Psikoterapi dil ve konuşma üzerine kuruludur. Eksikliği ifade etme şansı bulduğu dil sayesinde kişinin kendisine doğru yaptığı bir yolculuk başlamış olur. Kişinin talebi kimi zaman depresyon, kaygı, takıntılar ya da yeme sorunları gibi belirtilerden kurtulmak, kimi zaman da öyküleştirilmeyi bekleyen yaşantıların ardında çoğunlukla bize acı veren, şaşırtan, tekrar eden seçimlerimizi ya da yaşam örüntülerini farketmektir. Büyüme potansiyelimizi keşfetmek, ilişkilerimizi daha tatminkar yaşamak, farklı yanlarımızla kimi zaman vedalaşmak kimi zaman da bu yanlarımızı göğüsleyerek ihtiyaçlarımıza cevap verebilmemiz mümkün olur. Bu aynı zamanda kişinin kendini inşa sürecidir.
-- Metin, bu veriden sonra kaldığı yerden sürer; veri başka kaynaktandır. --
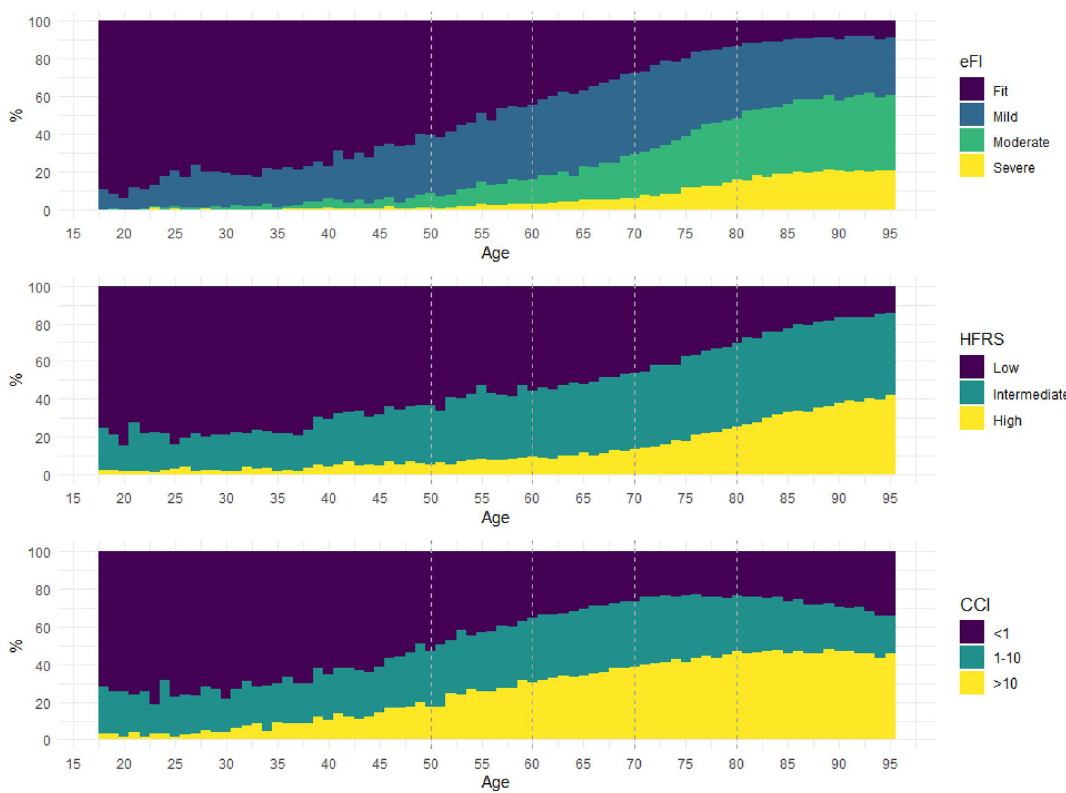
Figure 2. Distribution of frailty and comorbidity categories by age in the cohort. eFI electronic Frailty Index; HFRS Hospital Frailty Risk Score; CCI Charlson comorbidity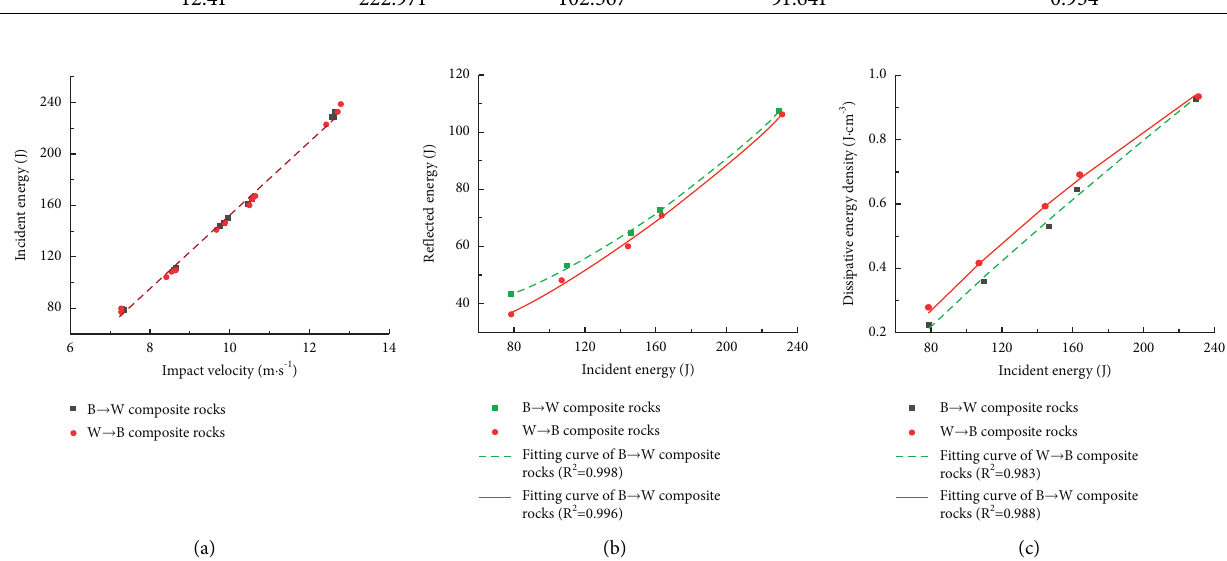
Figure 7: Energy evolution patterns of layered composite rock mass. (a) Impact velocity-incident energy. (b) Incident energy-reflected energy. (c) Incident energy and fragmentation energy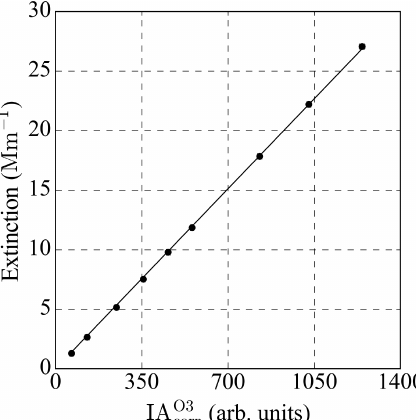
Figure 3. Photoacoustic spectrometer response (microphone inte- grated area; IA) and concurrent cavity ring-down spectrometer ex- tinction coefficient for nine ozone concentrations at wavelength 405nm. Each point is the mean of 90s of 1Hz data and error bars represent the 2 σ precision of each measurement; these are not dis- cernible by eye due to the excellent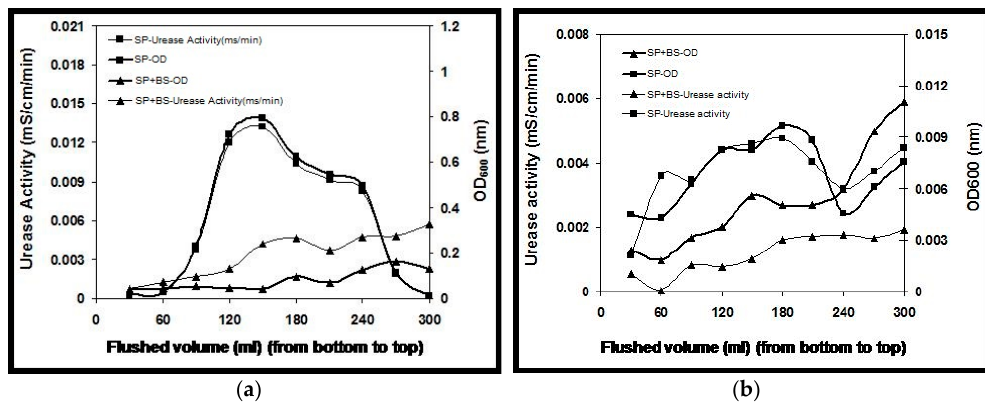
Figure 1. ( a ): Effluent measurements for two columns, i.e., monoculture S. pasteurii and coculture S. pasteurii and B. subtilis after flushing 0.05 M CaCl 2 ; ( b ): Effluent measurements for two columns, i.e., monoculture S. pasteurii and coculture S. pasteurii and B. subtilis after flushing cementation solution of 1.1 M Urea and CaCl 2 .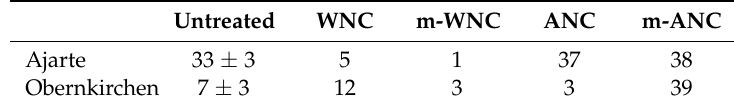
Table 6. Values of root mean square (RMS) surface Roughness (nm) of Ajarte and Obernkirchen stones: untreated and treated with WNC, m-WNC, ANC and m-ANC.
Farklı psikoterapi yaklaşımlarındaki teorik ve süpervizyon eğitimim sayesinde bütünleşik bir yaklaşım benimseyerek, kişinin hikayesi, öznelliği ve talebine göre terapi sürecini işbirliği içerisinde şekillendirmekteyim. Travma, depresyon, panik, kaygı, stres, tükenmişlik, yeme sorunları, takıntılar, hamilelik ve doğum sonrası sorunlar gibi sorunlara ek olarak ilişki sorunları, olumsuz yaşam deneyimleri ve umutsuzluk gibi sorunlara yönelik çalışmaktayım.